Invité de Good Morning Business, Jean-Laurent Granier, PDG de Generali et vice-président de la Fédération française de l'assurance explique pourquoi cette idée a été abandonnée.

"Face à la soudaineté et à la violence de ce phénomène, il y a eu une demande forte (...) de dire sur le modèle des catastrophes naturelles, inventons quelque chose. Mais précisément, sur le modèle des catastrophes naturelles, pour que ça marche, il faut des cotisations obligatoires adressées à l'ensemble des entreprises. Or, cette crise est très injuste car tous les secteurs professionnels ne sont pas touchés de la même façon. Des secteurs comme le bricolage, le jardinage sont en pleine explosion, d'autres comme le tourisme et la restauration sont dans les pires difficultés".
Et de poursuivre: "ce qu'il fallait, c'est obtenir une forme de consensus sur ce nouveau régime qui était là pour créer un amortisseur pas une couverture à 100%. Aujourd'hui, les esprits ne sont pas prêts".
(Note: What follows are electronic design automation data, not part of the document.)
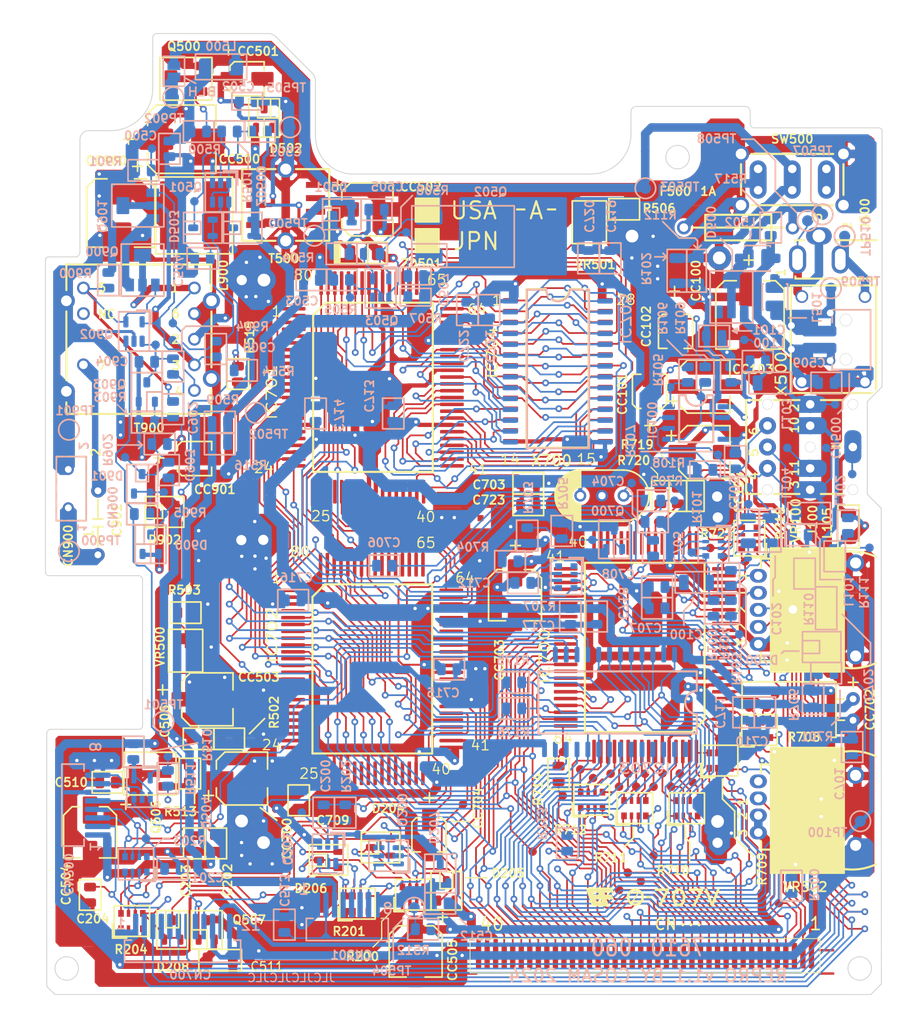
<source format=kicad_pcb>
(kicad_pcb
	(version 20241229)
	(generator "pcbnew")
	(generator_version "9.0")
	(general
		(thickness 1.6)
		(legacy_teardrops no)
	)
	(paper "A4")
	(layers
		(0 "F.Cu" signal)
		(4 "In1.Cu" signal)
		(6 "In2.Cu" signal)
		(2 "B.Cu" signal)
		(9 "F.Adhes" user "F.Adhesive")
		(11 "B.Adhes" user "B.Adhesive")
		(13 "F.Paste" user)
		(15 "B.Paste" user)
		(5 "F.SilkS" user "F.Silkscreen")
		(7 "B.SilkS" user "B.Silkscreen")
		(1 "F.Mask" user)
		(3 "B.Mask" user)
		(17 "Dwgs.User" user "User.Drawings")
		(19 "Cmts.User" user "User.Comments")
		(21 "Eco1.User" user "User.Eco1")
		(23 "Eco2.User" user "User.Eco2")
		(25 "Edge.Cuts" user)
		(27 "Margin" user)
		(31 "F.CrtYd" user "F.Courtyard")
		(29 "B.CrtYd" user "B.Courtyard")
		(35 "F.Fab" user)
		(33 "B.Fab" user)
		(39 "User.1" user)
		(41 "User.2" user)
		(43 "User.3" user)
		(45 "User.4" user)
		(47 "User.5" user)
		(49 "User.6" user)
		(51 "User.7" user)
		(53 "User.8" user)
		(55 "User.9" user)
	)
	(setup
		(stackup
			(layer "F.SilkS"
				(type "Top Silk Screen")
			)
			(layer "F.Paste"
				(type "Top Solder Paste")
			)
			(layer "F.Mask"
				(type "Top Solder Mask")
				(thickness 0.01)
			)
			(layer "F.Cu"
				(type "copper")
				(thickness 0.035)
			)
			(layer "dielectric 1"
				(type "prepreg")
				(thickness 0.1)
				(material "FR4")
				(epsilon_r 4.5)
				(loss_tangent 0.02)
			)
			(layer "In1.Cu"
				(type "copper")
				(thickness 0.035)
			)
			(layer "dielectric 2"
				(type "core")
				(thickness 1.24)
				(material "FR4")
				(epsilon_r 4.5)
				(loss_tangent 0.02)
			)
			(layer "In2.Cu"
				(type "copper")
				(thickness 0.035)
			)
			(layer "dielectric 3"
				(type "prepreg")
				(thickness 0.1)
				(material "FR4")
				(epsilon_r 4.5)
				(loss_tangent 0.02)
			)
			(layer "B.Cu"
				(type "copper")
				(thickness 0.035)
			)
			(layer "B.Mask"
				(type "Bottom Solder Mask")
				(thickness 0.01)
			)
			(layer "B.Paste"
				(type "Bottom Solder Paste")
			)
			(layer "B.SilkS"
				(type "Bottom Silk Screen")
			)
			(copper_finish "None")
			(dielectric_constraints no)
		)
		(pad_to_mask_clearance 0)
		(allow_soldermask_bridges_in_footprints no)
		(tenting front back)
		(pcbplotparams
			(layerselection 0x00000000_00000000_55555555_575555ff)
			(plot_on_all_layers_selection 0x00000000_00000000_00000000_00000000)
			(disableapertmacros no)
			(usegerberextensions yes)
			(usegerberattributes no)
			(usegerberadvancedattributes no)
			(creategerberjobfile no)
			(dashed_line_dash_ratio 12.000000)
			(dashed_line_gap_ratio 3.000000)
			(svgprecision 4)
			(plotframeref no)
			(mode 1)
			(useauxorigin no)
			(hpglpennumber 1)
			(hpglpenspeed 20)
			(hpglpendiameter 15.000000)
			(pdf_front_fp_property_popups yes)
			(pdf_back_fp_property_popups yes)
			(pdf_metadata yes)
			(pdf_single_document no)
			(dxfpolygonmode yes)
			(dxfimperialunits yes)
			(dxfusepcbnewfont yes)
			(psnegative no)
			(psa4output no)
			(plot_black_and_white yes)
			(sketchpadsonfab no)
			(plotpadnumbers no)
			(hidednponfab no)
			(sketchdnponfab yes)
			(crossoutdnponfab yes)
			(subtractmaskfromsilk yes)
			(outputformat 1)
			(mirror no)
			(drillshape 0)
			(scaleselection 1)
			(outputdirectory "gt-gerbers-jlc")
		)
	)
	(net 0 "")
	(net 1 "~{RST-OSC}")
	(net 2 "GND")
	(net 3 "+5V")
	(net 4 "Net-(IC702-RGB-)")
	(net 5 "Net-(IC702-OSC)")
	(net 6 "Net-(IC700-OSC)")
	(net 7 "OSC")
	(net 8 "AUDIO-L")
	(net 9 "CESEL")
	(net 10 "A18")
	(net 11 "A14")
	(net 12 "A9")
	(net 13 "A10")
	(net 14 "D6")
	(net 15 "DCK")
	(net 16 "XVSYNC")
	(net 17 "VD8")
	(net 18 "VD7")
	(net 19 "VD5")
	(net 20 "VD4")
	(net 21 "VD3")
	(net 22 "VD2")
	(net 23 "VD1")
	(net 24 "VD0")
	(net 25 "VIDEOR")
	(net 26 "XB")
	(net 27 "HSM")
	(net 28 "~{WR}")
	(net 29 "A8")
	(net 30 "~{RD}")
	(net 31 "D7")
	(net 32 "D4")
	(net 33 "D2")
	(net 34 "XHSYNC")
	(net 35 "A0")
	(net 36 "A2")
	(net 37 "VD6")
	(net 38 "A5")
	(net 39 "A7")
	(net 40 "A12")
	(net 41 "A16")
	(net 42 "A20")
	(net 43 "RDY")
	(net 44 "~{XIRQ2}")
	(net 45 "VIDEOG")
	(net 46 "AUDIO-R")
	(net 47 "~{CEK}")
	(net 48 "A17")
	(net 49 "A13")
	(net 50 "A11")
	(net 51 "D5")
	(net 52 "D3")
	(net 53 "D1")
	(net 54 "D0")
	(net 55 "A1")
	(net 56 "A3")
	(net 57 "A4")
	(net 58 "A6")
	(net 59 "A15")
	(net 60 "A19")
	(net 61 "SYNCV")
	(net 62 "VIDEOB")
	(net 63 "DI0")
	(net 64 "DI1")
	(net 65 "DI2")
	(net 66 "DI3")
	(net 67 "SEL")
	(net 68 "CLR")
	(net 69 "Net-(IC700-O0)")
	(net 70 "Net-(IC700-O1)")
	(net 71 "AGND")
	(net 72 "unconnected-(IC700-N{slash}C-Pad9)")
	(net 73 "unconnected-(IC700-SX-Pad13)")
	(net 74 "unconnected-(IC700-N{slash}C-Pad23)")
	(net 75 "unconnected-(IC700-K4-Pad27)")
	(net 76 "unconnected-(IC700-K5-Pad28)")
	(net 77 "unconnected-(IC700-O2-Pad33)")
	(net 78 "unconnected-(IC700-O3-Pad34)")
	(net 79 "unconnected-(IC700-O4-Pad35)")
	(net 80 "unconnected-(IC700-O5-Pad36)")
	(net 81 "unconnected-(IC700-O6-Pad37)")
	(net 82 "unconnected-(IC700-O7-Pad38)")
	(net 83 "unconnected-(IC700-ERT-Pad39)")
	(net 84 "unconnected-(IC700-ER3-Pad40)")
	(net 85 "unconnected-(IC700-ER2-Pad41)")
	(net 86 "unconnected-(IC700-ER1-Pad42)")
	(net 87 "~{IRQ+PUP}")
	(net 88 "unconnected-(IC700-SYNC-Pad46)")
	(net 89 "~{CE7}")
	(net 90 "~{CER}")
	(net 91 "unconnected-(IC701-D15-Pad4)")
	(net 92 "unconnected-(IC701-D14-Pad5)")
	(net 93 "unconnected-(IC701-D13-Pad6)")
	(net 94 "unconnected-(IC701-D12-Pad7)")
	(net 95 "unconnected-(IC701-D11-Pad8)")
	(net 96 "unconnected-(IC701-D10-Pad9)")
	(net 97 "unconnected-(IC701-D9-Pad10)")
	(net 98 "unconnected-(IC701-D8-Pad12)")
	(net 99 "unconnected-(IC701-DISP-Pad27)")
	(net 100 "Net-(IC701-MWR)")
	(net 101 "Net-(IC701-MRD)")
	(net 102 "/VDC/MD0")
	(net 103 "/VDC/MD1")
	(net 104 "/VDC/MD2")
	(net 105 "/VDC/MD3")
	(net 106 "/VDC/MD4")
	(net 107 "/VDC/MD5")
	(net 108 "/VDC/MD6")
	(net 109 "/VDC/MD7")
	(net 110 "/VDC/MD8")
	(net 111 "/VDC/MD9")
	(net 112 "/VDC/MD10")
	(net 113 "/VDC/MD11")
	(net 114 "/VDC/MD12")
	(net 115 "/VDC/MD13")
	(net 116 "/VDC/MD14")
	(net 117 "/VDC/MD15")
	(net 118 "/VDC/MA0")
	(net 119 "/VDC/MA1")
	(net 120 "/VDC/MA2")
	(net 121 "/VDC/MA3")
	(net 122 "/VDC/MA4")
	(net 123 "/VDC/MA5")
	(net 124 "/VDC/MA6")
	(net 125 "/VDC/MA7")
	(net 126 "/VDC/MA8")
	(net 127 "/VDC/MA9")
	(net 128 "/VDC/MA10")
	(net 129 "/VDC/MA11")
	(net 130 "/VDC/MA12")
	(net 131 "/VDC/MA13")
	(net 132 "/VDC/MA14")
	(net 133 "/VDC/MA15")
	(net 134 "unconnected-(IC702-D8-Pad4)")
	(net 135 "unconnected-(IC702-TEST1-Pad58)")
	(net 136 "unconnected-(IC702-TEST2-Pad59)")
	(net 137 "unconnected-(IC702-TEST3-Pad60)")
	(net 138 "unconnected-(IC703-N{slash}C-Pad1)")
	(net 139 "unconnected-(R708-R1.1-Pad1)")
	(net 140 "unconnected-(R708-R1.2-Pad8)")
	(net 141 "AR12")
	(net 142 "AR7")
	(net 143 "AR6")
	(net 144 "AR5")
	(net 145 "AR4")
	(net 146 "AR3")
	(net 147 "AR2")
	(net 148 "AR1")
	(net 149 "AR0")
	(net 150 "AR10")
	(net 151 "AR11")
	(net 152 "AR9")
	(net 153 "AR8")
	(net 154 "AR14")
	(net 155 "AR13")
	(net 156 "AR18")
	(net 157 "AR17")
	(net 158 "AR16")
	(net 159 "AR15")
	(net 160 "AR19")
	(net 161 "AR20")
	(net 162 "Net-(IC700-RD)")
	(net 163 "Net-(IC700-WR)")
	(net 164 "unconnected-(R707-R1.1-Pad1)")
	(net 165 "unconnected-(R707-R1.2-Pad8)")
	(net 166 "Net-(X700-OUT)")
	(net 167 "Net-(CN0-Pin_21)")
	(net 168 "unconnected-(R200-R4.1-Pad4)")
	(net 169 "unconnected-(R200-R4.2-Pad5)")
	(net 170 "Net-(D204-K)")
	(net 171 "Net-(D205-K)")
	(net 172 "Net-(D206-K)")
	(net 173 "EXT_AUDIO")
	(net 174 "EXT_GREEN")
	(net 175 "unconnected-(R203-R1.1-Pad1)")
	(net 176 "unconnected-(R203-R1.2-Pad8)")
	(net 177 "EXT_RED")
	(net 178 "EXT_BLUE")
	(net 179 "Net-(R203-R3.1)")
	(net 180 "Net-(R203-R2.1)")
	(net 181 "Net-(R203-R4.1)")
	(net 182 "Net-(IC700-K0)")
	(net 183 "Net-(IC700-K1)")
	(net 184 "Net-(IC700-K2)")
	(net 185 "Net-(IC700-K3)")
	(net 186 "Net-(IC700-K6)")
	(net 187 "Net-(C200-Pad2)")
	(net 188 "Net-(Q506-B)")
	(net 189 "EXT_BRIGHT")
	(net 190 "Net-(Q504-Pad1)")
	(net 191 "Net-(VR502-Pin_1)")
	(net 192 "unconnected-(VR502-Pin_4-Pad4)")
	(net 193 "Net-(SW500-A)")
	(net 194 "Net-(D501-A-Pad1)")
	(net 195 "Net-(C507-Pad1)")
	(net 196 "Net-(Q502-B)")
	(net 197 "Net-(R506-Pad1)")
	(net 198 "Net-(D501-K)")
	(net 199 "Net-(D502-common)")
	(net 200 "Net-(Q500-C)")
	(net 201 "Net-(Q500-B)")
	(net 202 "unconnected-(T500-Pad5)")
	(net 203 "Net-(D503-K)")
	(net 204 "Net-(D503-A-Pad1)")
	(net 205 "Net-(ZD500-K)")
	(net 206 "Net-(C501-Pad2)")
	(net 207 "Net-(Q900-B)")
	(net 208 "Net-(Q901-B)")
	(net 209 "unconnected-(T900-Pad8)")
	(net 210 "Net-(L900-Pad1)")
	(net 211 "Net-(C901-Pad2)")
	(net 212 "Net-(CN900-Pin_1)")
	(net 213 "Net-(Q903-E)")
	(net 214 "Net-(C500-Pad2)")
	(net 215 "Net-(Q901-C)")
	(net 216 "BLH")
	(net 217 "Net-(Q900-C)")
	(net 218 "Net-(D901-K)")
	(net 219 "Net-(D901-A-Pad1)")
	(net 220 "SLEEP")
	(net 221 "Net-(D900-common)")
	(net 222 "Net-(D900-A)")
	(net 223 "EAR1")
	(net 224 "Net-(J100-Pin_5)")
	(net 225 "Net-(IC100B--)")
	(net 226 "Net-(IC100A--)")
	(net 227 "Net-(IC100A-+)")
	(net 228 "Net-(J100-Pin_1)")
	(net 229 "Net-(J100-Pin_2)")
	(net 230 "Net-(J100-Pin_3)")
	(net 231 "Net-(J100-Pin_11)")
	(net 232 "Net-(R101-R3.2)")
	(net 233 "Net-(R101-R2.1)")
	(net 234 "Net-(R101-R1.1)")
	(net 235 "Net-(C102-Pad2)")
	(net 236 "Net-(C103-Pad2)")
	(net 237 "HUCARD_AUDIO")
	(net 238 "VOL_IN_R")
	(net 239 "VOL_IN_L")
	(net 240 "Net-(D500-K)")
	(net 241 "Net-(J500-Pad1)")
	(net 242 "Net-(J500-Pad2)")
	(net 243 "Net-(J500-Pad3)")
	(net 244 "Net-(CC101-Pad1)")
	(net 245 "Net-(CC103-Pad1)")
	(net 246 "Net-(CC103-Pad2)")
	(net 247 "Net-(CC102-Pad1)")
	(net 248 "Net-(IC100B-+)")
	(net 249 "Net-(CC104-Pad2)")
	(net 250 "Net-(L101-Pad2)")
	(net 251 "Net-(L100-Pad1)")
	(net 252 "Net-(L102-Pad1)")
	(net 253 "Net-(L102-Pad2)")
	(net 254 "Net-(R502-Pad2)")
	(net 255 "HPOS")
	(net 256 "unconnected-(IC702-BRT--Pad17)")
	(net 257 "unconnected-(IC702-BRTC-Pad18)")
	(net 258 "unconnected-(IC702-BURS-Pad20)")
	(net 259 "unconnected-(IC702-B-Y--Pad23)")
	(net 260 "unconnected-(IC702-B-YC-Pad24)")
	(net 261 "unconnected-(IC702-B-Y-Pad26)")
	(net 262 "unconnected-(IC702-R-Y--Pad30)")
	(net 263 "unconnected-(IC702-R-YC-Pad31)")
	(net 264 "unconnected-(IC702-R-Y-Pad33)")
	(net 265 "unconnected-(IC702-Y--Pad37)")
	(net 266 "unconnected-(IC702-YC-Pad38)")
	(net 267 "unconnected-(IC702-Y-Pad40)")
	(net 268 "Net-(ZD501-K)")
	(net 269 "Net-(Q700-B)")
	(net 270 "N{slash}C")
	(net 271 "Net-(D500-A)")
	(net 272 "PWR3")
	(net 273 "LCD_BRIGHT")
	(net 274 "LCD_SYNC")
	(net 275 "LCD_BLUE")
	(net 276 "LCD_RED")
	(net 277 "LCD_GREEN")
	(net 278 "RGB_EN")
	(net 279 "Net-(Q503-Pad4)")
	(net 280 "Net-(Q504-Pad2)")
	(net 281 "BATT+")
	(net 282 "BATT-")
	(net 283 "Net-(CC104-Pad1)")
	(net 284 "+5VP")
	(net 285 "VCC")
	(net 286 "+5VL")
	(net 287 "PWR2")
	(net 288 "PWR4")
	(net 289 "PWR")
	(net 290 "unconnected-(T500-Pad6)")
	(net 291 "Net-(C501-Pad1)")
	(footprint "A-PCENGINE:Strengthening_Via" (layer "F.Cu") (at 195.25 68.95))
	(footprint "A-PCENGINE:GT_Ground_Pad_2.8mm" (layer "F.Cu") (at 182.05 128.5))
	(footprint "A-PCENGINE:Test_Point_1mm" (layer "F.Cu") (at 177.125 93.425))
	(footprint "A-PCENGINE:SOT-23-Box-Pin3" (layer "F.Cu") (at 118.1608 141.1963 90))
	(footprint "A-PCENGINE:Strengthening_Via" (layer "F.Cu") (at 190.7 70.425))
	(footprint "A-PCENGINE:Test_Point_1mm" (layer "F.Cu") (at 175.5902 122.8598))
	(footprint "A-PCENGINE:Test_Point_1mm" (layer "F.Cu") (at 185.2422 120.3706))
	(footprint "A-PCENGINE:Strengthening_Via" (layer "F.Cu") (at 190.7 73.2))
	(footprint "A-PCENGINE:Test_Point_1mm" (layer "F.Cu") (at 185.7502 115.1636))
	(footprint "A-PCENGINE:R_Array_4x0603" (layer "F.Cu") (at 186.963 117.7798 90))
	(footprint "A-PCENGINE:PicoFuse" (layer "F.Cu") (at 190.85 58.95 180))
	(footprint "A-PCENGINE:GT_Ground_Pad_2.8mm" (layer "F.Cu") (at 182.25 62.5))
	(footprint "A-PCENGINE:SOT-23-Box-Pin3" (layer "F.Cu") (at 136.4742 133.0198 180))
	(footprint "A-PCENGINE:Test_Point_1mm" (layer "F.Cu") (at 183.6928 118.7958))
	(footprint "A-PCENGINE:R_Array_4x0603" (layer "F.Cu") (at 113.4302 140.1682 90))
	(footprint "A-PCENGINE:Test_Point_1mm" (layer "F.Cu") (at 163.9316 120.3706))
	(footprint "A-PCENGINE:Test_Point_1mm" (layer "F.Cu") (at 175.1 93.425))
	(footprint "A-PCENGINE:Test_Point_1mm" (layer "F.Cu") (at 170.5102 124.4346))
	(footprint "A-PCENGINE:SMD_0805_Narrow" (layer "F.Cu") (at 179.45 90.3875 90))
	(footprint "A-PCENGINE:CP_10x2.5mm" (layer "F.Cu") (at 119.275 48.6))
	(footprint "A-PCENGINE:Inductor_8mm" (layer "F.Cu") (at 120.725 57.525 180))
	(footprint "A-PCENGINE:R_Array_4x0603" (layer "F.Cu") (at 167.2908 125.9696 90))
	(footprint "A-PCENGINE:Oscillator-3_Pin" (layer "F.Cu") (at 168.5036 90.3478))
	(footprint "A-PCENGINE:D_1206" (layer "F.Cu") (at 140.575 61.9 180))
	(footprint "A-PCENGINE:CP_6.2x1.6mm" (layer "F.Cu") (at 177.125 71.1 -90))
	(footprint "A-PCENGINE:GT_Ground_Pad_2mm" (layer "F.Cu") (at 126.25 95.55))
	(footprint "A-PCENGINE:GT_Ground_Pad_2mm" (layer "F.Cu") (at 182 90.45))
	(footprint "A-PCENGINE:SMD_0805" (layer "F.Cu") (at 108.525 137.1 -90))
	(footprint "A-PCENGINE:CP_8.4x1.7mm" (layer "F.Cu") (at 122.275 114.2))
	(footprint "A-PCENGINE:Test_Point_1mm" (layer "F.Cu") (at 174.5488 124.4346))
	(footprint "A-PCENGINE:SMD_0805" (layer "F.Cu") (at 132.975 126.025 90))
	(footprint "A-PCENGINE:CP_8.4x1.7mm" (layer "F.Cu") (at 141.025 56.825))
	(footprint "A-PCENGINE:Test_Point_1mm" (layer "F.Cu") (at 182.725 97.5))
	(footprint "A-PCENGINE:GT_T500" (layer "F.Cu") (at 131.45 56.3))
	(footprint "A-PCENGINE:Test_Point_1mm" (layer "F.Cu") (at 179.125 93.45))
	(footprint "A-PCENGINE:Test_Point_1mm" (layer "F.Cu") (at 173.5328 122.9106))
	(footprint "A-PCENGINE:Test_Point_1mm" (layer "F.Cu") (at 170.5102 136.525))
	(footprint "A-PCENGINE:Test_Point_1mm" (layer "F.Cu") (at 176.625 87.35))
	(footprint "A-PCENGINE:CP_6.2x1.6mm" (layer "F.Cu") (at 174.075 78.125 90))
	(footprint "A-PCENGINE:CP_6.2x1.6mm" (layer "F.Cu") (at 120.775 86))
	(footprint "A-PCENGINE:SOT-23-Box-Pin1" (layer "F.Cu") (at 122.1994 141.1963 90))
	(footprint "A-PCENGINE:CP_8.4x1.7mm" (layer "F.Cu") (at 158.3182 101.9988 -90))
	(footprint "A-PCENGINE:HUC62xx" (layer "F.Cu") (at 179.6072 108.775 90))
	(footprint "A-PCENGINE:SMD_0805_Narrow" (layer "F.Cu") (at 177.4 90.3875 -90))
	(footprint "A-PCENGINE:Test_Point_1mm" (layer "F.Cu") (at 167.4622 123.4186))
	(footprint "A-PCENGINE:Test_Point_1mm" (layer "F.Cu") (at 172.5168 124.4346))
	(footprint "A-PCENGINE:CP_8.4x1.7mm" (layer "F.Cu") (at 108.525 129.775 -90))
	(footprint "A-PCENGINE:SMD_0805" (layer "F.Cu") (at 124.825 118.825))
	(footprint "A-PCENGINE:Test_Point_1mm" (layer "F.Cu") (at 173.3 93.425))
	(footprint "A-PCENGINE:SMD_0805_Narrow" (layer "F.Cu") (at 175.35 90.3875 -90))
	(footprint "A-PCENGINE:CP_10x2.5mm" (layer "F.Cu") (at 185.85 69.175 -90))
	(footprint "A-PCENGINE:Test_Point_1mm" (layer "F.Cu") (at 171.5516 122.9106))
	(footprint "A-PCENGINE:R_Array_4x0603" (layer "F.Cu") (at 139.8586 138.1362 90))
	(footprint "A-PCENGINE:Test_Point_1mm" (layer "F.Cu") (at 176.6062 124.4346))
	(footprint "A-PCENGINE:VR_5P" (layer "F.Cu") (at 191.325 103.725))
	(footprint "A-PCENGINE:R_Array_4x0603" (layer "F.Cu") (at 146.4 137.075 90))
	(footprint "A-PCENGINE:SMD_0805"
		(layer "F.Cu")
		(uuid "6dd482e7-de9d-4a78-85d3-77351becd2be")
		(at 171.1125 56.8)
		(descr "Resistor SMD 0805 (2012 Metric), square (rectangular) end terminal, IPC_7351 nominal, (Body size source: IPC-SM-782 page 72, https://www.pcb-3d.com/wordpress/wp-content/uploads/ipc-sm-782a_amendment_1_and_2.pdf), generated with kicad-footprint-generator")
		(tags "resistor")
		(property "Reference" "R506"
			(at 4.0875 -0.1 0)
			(layer "F.SilkS")
			(uuid "4573ffad-5417-4622-af31-9a5826c23658")
			(effects
				(font
					(size 1 1)
					(thickness 0.2)
					(bold yes)
				)
			)
		)
		(property "Value" "1K"
			(at 0 1.65 0)
			(layer "F.Fab")
			(uuid "5bdbd94f-4468-4426-9133-1fd50b49ef3a")
			(effects
				(font
					(size 1 1)
					(thickness 0.15)
				)
			)
		)
		(property "Datasheet" ""
			(at 0 0 0)
			(layer "F.Fab")
			(hide yes)
			(uuid "41f3b845-378b-4455-91bb-bbdd24a58979")
			(effects
				(font
					(size 1.27 1.27)
	
... [18275192 chars truncated]
</source>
"On a essayé de trouver une solution dite assurantielle (...). On a étudié quelques pistes mais après des consultations, on s'est rendu compte que c'était assez compliqué", explique à l'AFP Valéria Faure-Muntian, députée LREM et membre du groupe de travail lancé au printemps.

D'où l'idée d'inciter les entreprises à s'assurer par elles-mêmes en constituant des réserves, via un mécanisme d'incitation fiscale. En clair, elles pourraient déduire de leurs bénéfices le montant qu'elles provisionneraient, ce qui leur permettrait de réduire leur impôt sur les sociétés, explique Mme Faure-Muntian.

Compliqué pour les TPE

"Pour les petites entreprises et les entreprises de taille moyenne, ce sera en fonction de leurs capacités et de leurs besoins, sachant que l'État sera toujours là quand le risque est systémique", défend la députée.

Reste à obtenir le consentement de Bruxelles, très sourcilleuse sur tout ce qui peut s'apparenter à des subventions des Etats.

"C'est bien pour les entreprises qui ont les moyens de le faire. Mais pour les TPE et les commerces qui sont aujourd'hui au bord de l'agonie et qui ne sont même pas sûrs de passer la fin de l'année, je ne suis pas certaine que leur priorité va être de constituer des provisions pour s'assurer contre un risque futur", juge Stéphanie Pauzat, vice-présidente de la Confédération des petites et moyennes entreprises (CPME).

Au syndicat patronal des indépendants de l'hôtellerie-restauration, le GNI, Catherine Querard en charge du dossier assurances, "regrette que le gouvernement ait fait volte face en 10 jours. Le gouvernement dit que cela coûtait trop cher, mais où est l'évaluation ? On pouvait demander aux assurances de prendre en charge une partie du coût. Rien n'a été discuté, c'est aller très vite en besogne !".

Et certains de se demander si cet abandon n'est pas une sorte de contre-partie offerte par Bercy aux assureurs qui ont accepté, après ultimatum, de geler les primes d'assurance 2021 pour de nombreux secteurs aujourd'hui en difficulté.